> _ASSIGNMENT_
Only the pictures are to be left out; return the rest of the data exactly as it stands.

> _Extracted records_
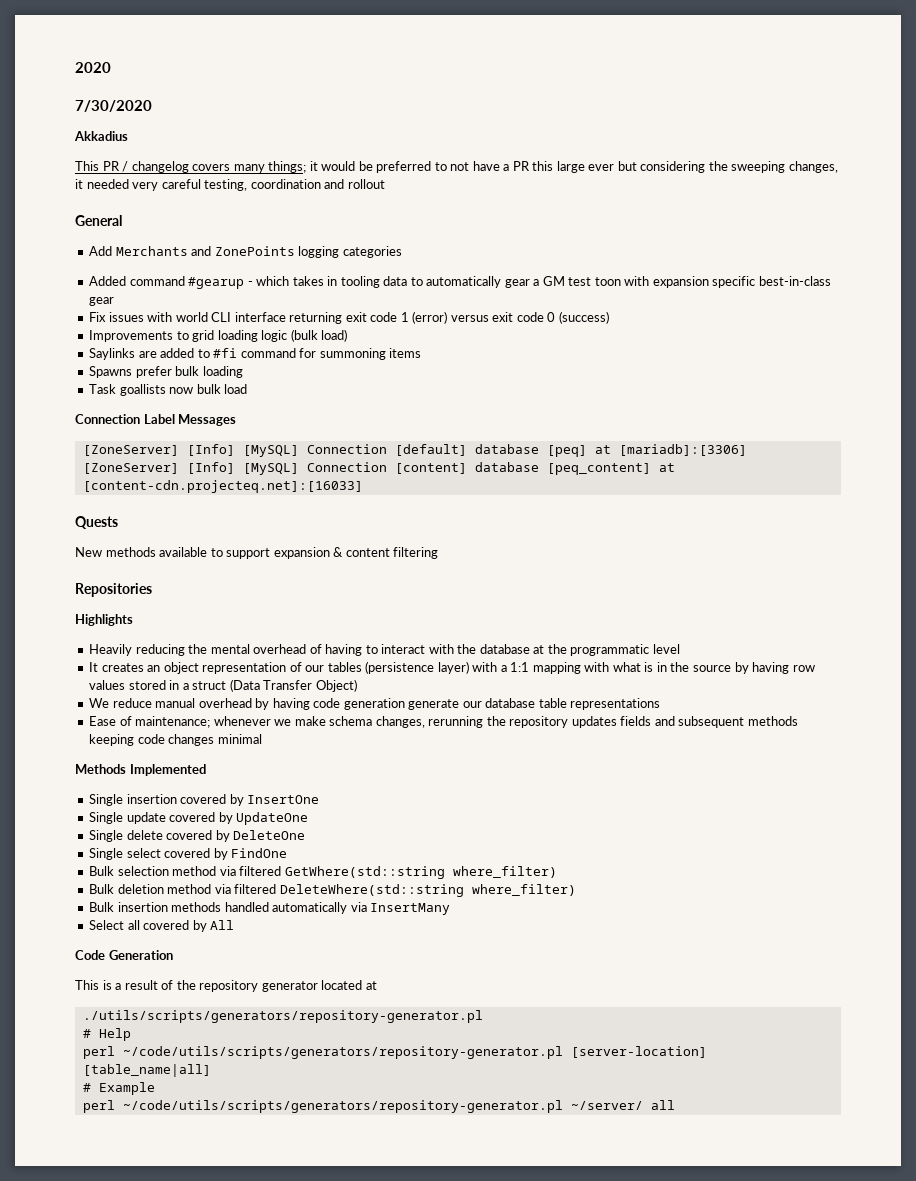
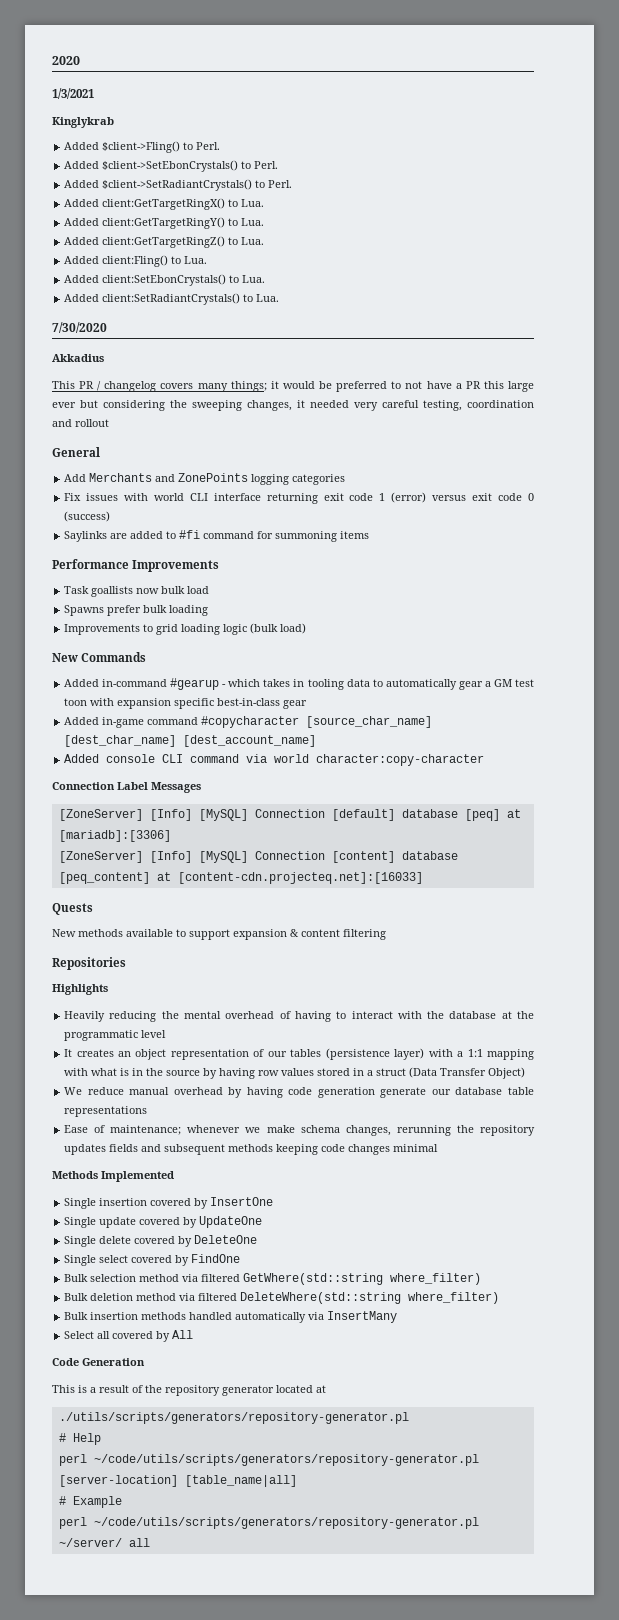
(111, 67) none -> [52,88,94,99] [52,117,114,128] [64,141,221,153] [64,160,279,172] [64,179,293,191] [64,198,265,210] [64,217,265,229] [64,236,265,248] [64,255,208,267] [64,274,266,286] [64,293,280,305] // 1/3/2021 // Kinglykrab // Added $client->Fling() to Perl. // Added $client->SetEbonCrystals() to Perl. // Added $client->SetRadiantCrystals() to Perl. // Added client:GetTargetRingX() to Lua. // Added client:GetTargetRingY() to Lua. // Added client:GetTargetRingZ() to Lua. // Added client:Fling() to Lua. // Added client:SetEbonCrystals() to Lua. // Added client:SetRadiantCrystals() to Lua.
[89,276,185,286] // Added command -> [64,492,534,504] [64,511,111,522] [64,530,370,542] [52,559,220,572] [64,586,210,597] [64,605,209,616] [64,623,307,635] [52,652,147,662] [64,679,168,687] // Fix issues with world CLI interface returning exit code 1 (error) versus exit code 0 (success) // Saylinks are added to #fi command for summoning items // Performance Improvements // Task goallists now bulk load // Spawns prefer bulk loading // Improvements to grid loading logic (bulk load) // New Commands // Added in-command
[89,311,609,324] [89,329,348,342] [89,348,422,360] [89,366,243,378] [89,384,248,396] Fix issues with world CLI interface returning exit code 1 (error) versus exit code 0 (success) // Improvements to grid loading logic (bulk load) // Saylinks are added to #fi command for summoning items // Spawns prefer bulk loading // Task goallists now bulk load -> [64,716,433,728] [64,735,317,747] [64,754,485,766] Added in-game command #copycharacter [source_char_name] [dest_char_name] [dest_account_name] // Added console CLI command via world character:copy-character

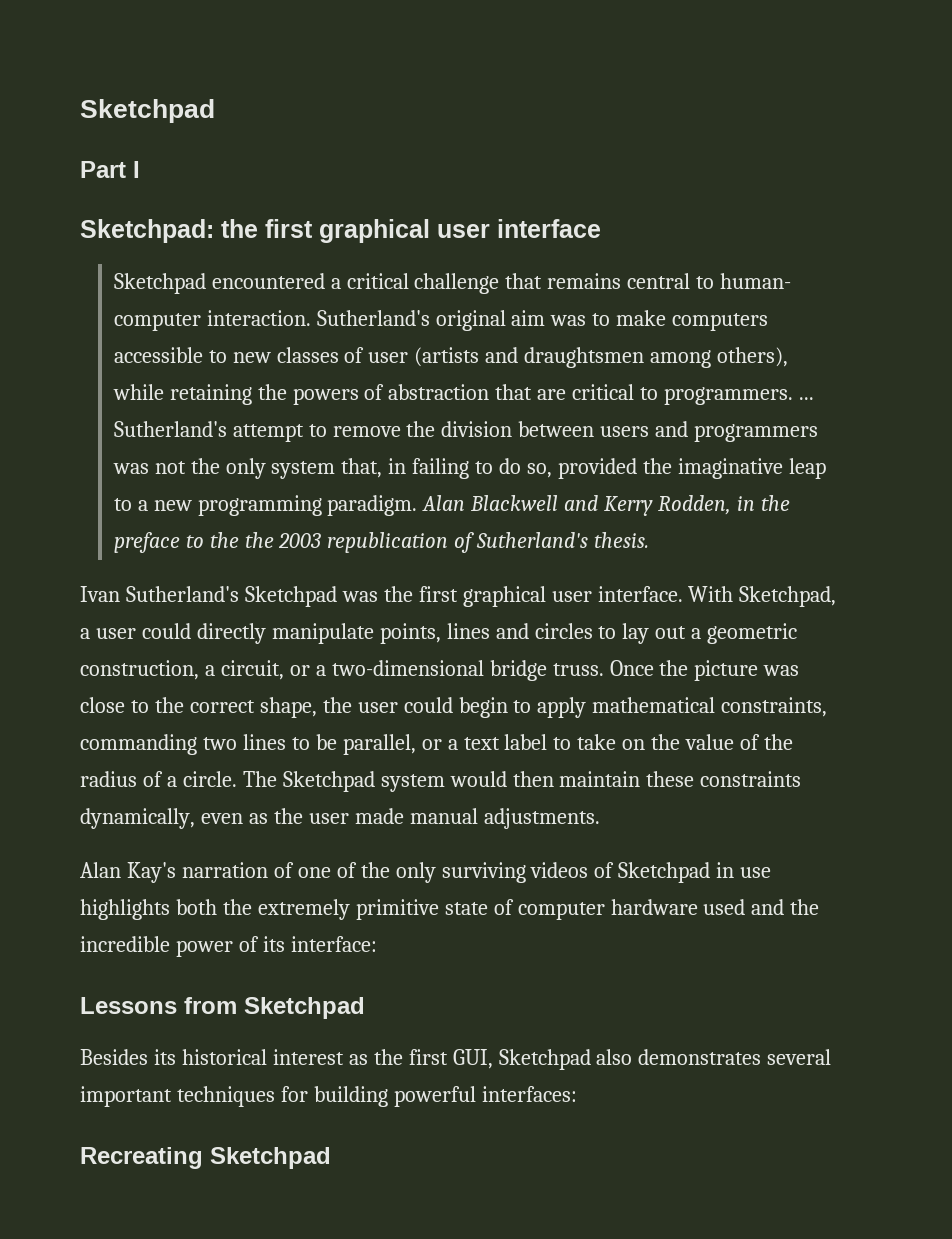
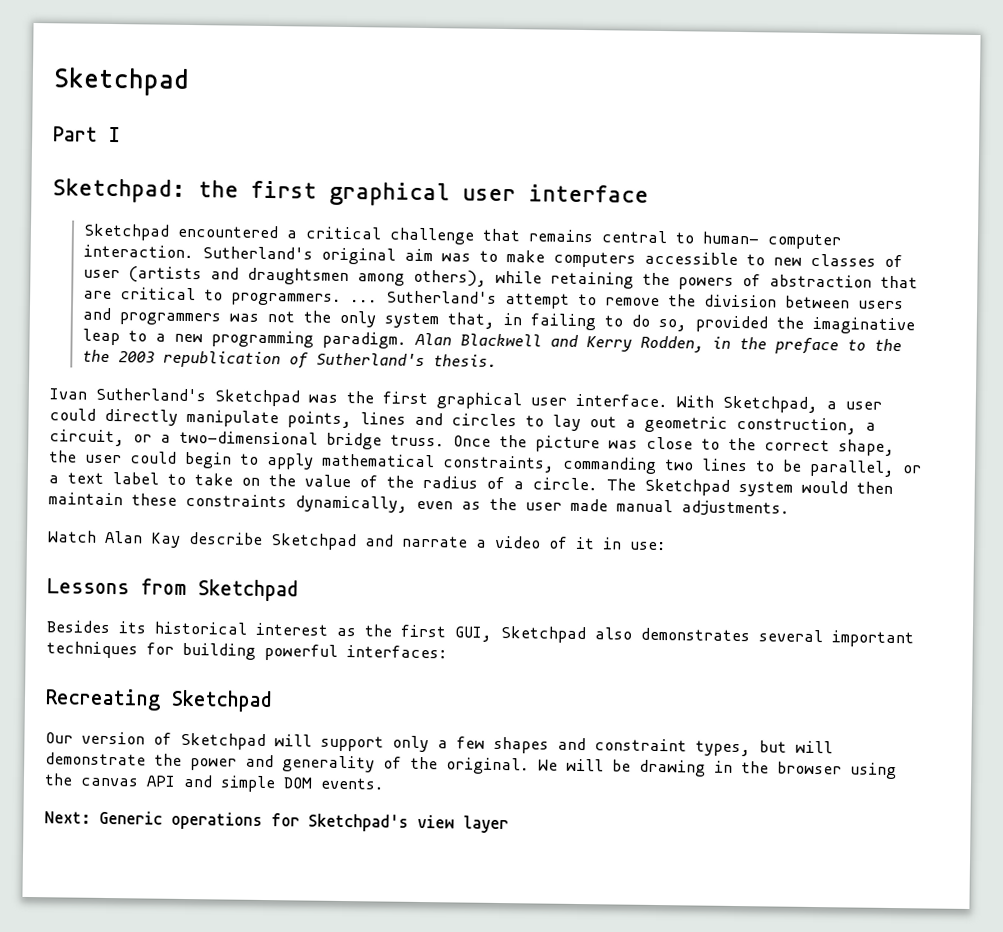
[80,862,772,883] [80,899,820,920] [80,936,377,957] Alan Kay's narration of one of the only surviving videos of Sketchpad in use highlights both the extremely primitive state of computer hardware used and the incredible power of its interface: -> [47,530,667,551] Watch Alan Kay describe Sketchpad and narrate a video of it in use:
(331, 1158) none -> [45,731,833,757] [45,752,897,780] [44,773,385,793] [44,810,509,834] // Our version of Sketchpad will support only a few shapes and constraint types, but will demonstrate the power and generality of the original. We will be drawing in the browser using the canvas API and simple DOM events. // Next: Generic operations for Sketchpad's view layer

> _ANSWER TO THE EXERCISE_
(111, 67) none -> [52,88,94,99] [52,117,114,128] [64,141,221,153] [64,160,279,172] [64,179,293,191] [64,198,265,210] [64,217,265,229] [64,236,265,248] [64,255,208,267] [64,274,266,286] [64,293,280,305] // 1/3/2021 // Kinglykrab // Added $client->Fling() to Perl. // Added $client->SetEbonCrystals() to Perl. // Added $client->SetRadiantCrystals() to Perl. // Added client:GetTargetRingX() to Lua. // Added client:GetTargetRingY() to Lua. // Added client:GetTargetRingZ() to Lua. // Added client:Fling() to Lua. // Added client:SetEbonCrystals() to Lua. // Added client:SetRadiantCrystals() to Lua.
[89,276,185,286] // Added command -> [64,492,534,504] [64,511,111,522] [64,530,370,542] [52,559,220,572] [64,586,210,597] [64,605,209,616] [64,623,307,635] [52,652,147,662] [64,679,168,687] // Fix issues with world CLI interface returning exit code 1 (error) versus exit code 0 (success) // Saylinks are added to #fi command for summoning items // Performance Improvements // Task goallists now bulk load // Spawns prefer bulk loading // Improvements to grid loading logic (bulk load) // New Commands // Added in-command
[89,311,609,324] [89,329,348,342] [89,348,422,360] [89,366,243,378] [89,384,248,396] Fix issues with world CLI interface returning exit code 1 (error) versus exit code 0 (success) // Improvements to grid loading logic (bulk load) // Saylinks are added to #fi command for summoning items // Spawns prefer bulk loading // Task goallists now bulk load -> [64,716,433,728] [64,735,317,747] [64,754,485,766] Added in-game command #copycharacter [source_char_name] [dest_char_name] [dest_account_name] // Added console CLI command via world character:copy-character

[80,862,772,883] [80,899,820,920] [80,936,377,957] Alan Kay's narration of one of the only surviving videos of Sketchpad in use highlights both the extremely primitive state of computer hardware used and the incredible power of its interface: -> [47,530,667,551] Watch Alan Kay describe Sketchpad and narrate a video of it in use:
(331, 1158) none -> [45,731,833,757] [45,752,897,780] [44,773,385,793] [44,810,509,834] // Our version of Sketchpad will support only a few shapes and constraint types, but will demonstrate the power and generality of the original. We will be drawing in the browser using the canvas API and simple DOM events. // Next: Generic operations for Sketchpad's view layer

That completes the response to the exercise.